To solve the inequality \((\log_{3} x)^{2} + \log_{3} x < 2\), we will follow these steps: ### Step 1: Substitute \(y\) for \(\log_{3} x\) Let \(y = \log_{3} x\). Then, the inequality becomes: \[ y^2 + y < 2 \] ### Step 2: Rearrange the inequality Rearranging gives us: \[ y^2 + y - 2 < 0 \] ### Step 3: Factor the quadratic expression We need to factor the quadratic expression \(y^2 + y - 2\). We look for two numbers that multiply to \(-2\) and add to \(1\). These numbers are \(2\) and \(-1\).

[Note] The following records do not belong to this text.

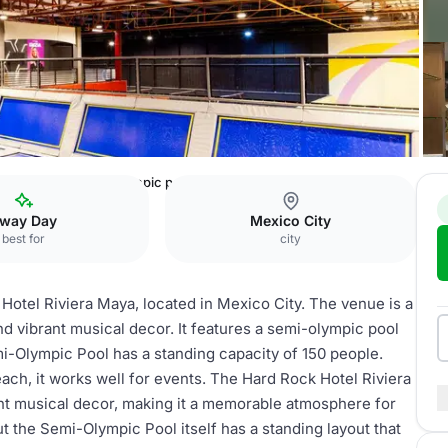
viera Maya
semi-olympic pool
way Day
Mexico City
best for
city
Hotel Riviera Maya, located in Mexico City. The venue is a
and vibrant musical decor. It features a semi-olympic pool
i-Olympic Pool has a standing capacity of 150 people.
beach, it works well for events. The Hard Rock Hotel Riviera
ant musical decor, making it a memorable atmosphere for
t the Semi-Olympic Pool itself has a standing layout that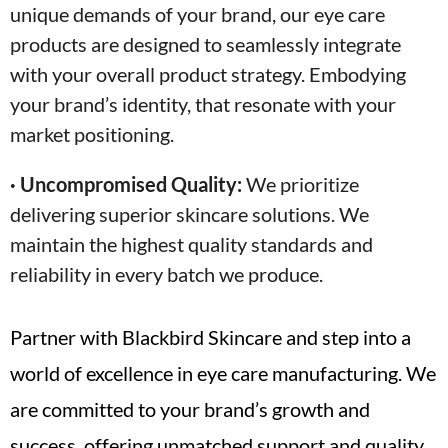
unique demands of your brand, our eye care
products are designed to seamlessly integrate
with your overall product strategy. Embodying
your brand’s identity, that resonate with your
market positioning.
· Uncompromised Quality:
We prioritize
delivering superior skincare solutions. We
maintain the highest quality standards and
reliability in every batch we produce.
Partner with Blackbird Skincare and step into a
world of excellence in eye care manufacturing. We
are committed to your brand’s growth and
success, offering unmatched support and quality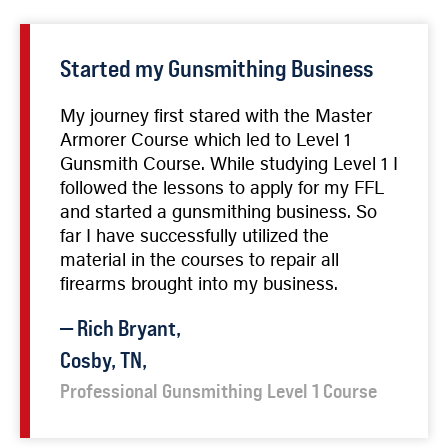
Started my Gunsmithing Business
My journey first stared with the Master
Armorer Course which led to Level 1
Gunsmith Course. While studying Level 1 I
followed the lessons to apply for my FFL
and started a gunsmithing business. So
far I have successfully utilized the
material in the courses to repair all
firearms brought into my business.
—
Rich
Bryant
,
Cosby, TN,
Professional Gunsmithing Level 1 Course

Thus, we can factor it as: \[ (y + 2)(y - 1) < 0 \] ### Step 4: Determine the critical points The critical points from the factors are: \[ y + 2 = 0 \quad \Rightarrow \quad y = -2 \] \[ y - 1 = 0 \quad \Rightarrow \quad y = 1 \] ### Step 5: Test intervals We will test the intervals determined by the critical points \(-2\) and \(1\): - **Interval 1**: \(y < -2\) (e.g., \(y = -3\)) \(((-3) + 2)((-3) - 1) = (-1)(-4) > 0\) - **Interval 2**: \(-2 < y < 1\) (e.g., \(y = 0\)) \(((0) + 2)((0) - 1) = (2)(-1) < 0\) - **Interval 3**: \(y > 1\) (e.g., \(y = 2\)) \(((2) + 2)((2) - 1) = (4)(1) > 0\) ### Step 6: Write the solution in terms of \(y\) The inequality \((y + 2)(y - 1) < 0\) holds true in the interval: \[ -2 < y < 1 \] ### Step 7: Substitute back for \(x\) Now, substituting back for \(y\): \[ -2 < \log_{3} x < 1 \] ### Step 8: Convert the logarithmic inequalities to exponential form 1. From \(-2 < \log_{3} x\): \[ x > 3^{-2} = \frac{1}{9} \] 2. From \(\log_{3} x < 1\): \[ x < 3^{1} = 3 \] ### Final Solution Thus, the solution for \(x\) is: \[ \frac{1}{9} < x < 3 \]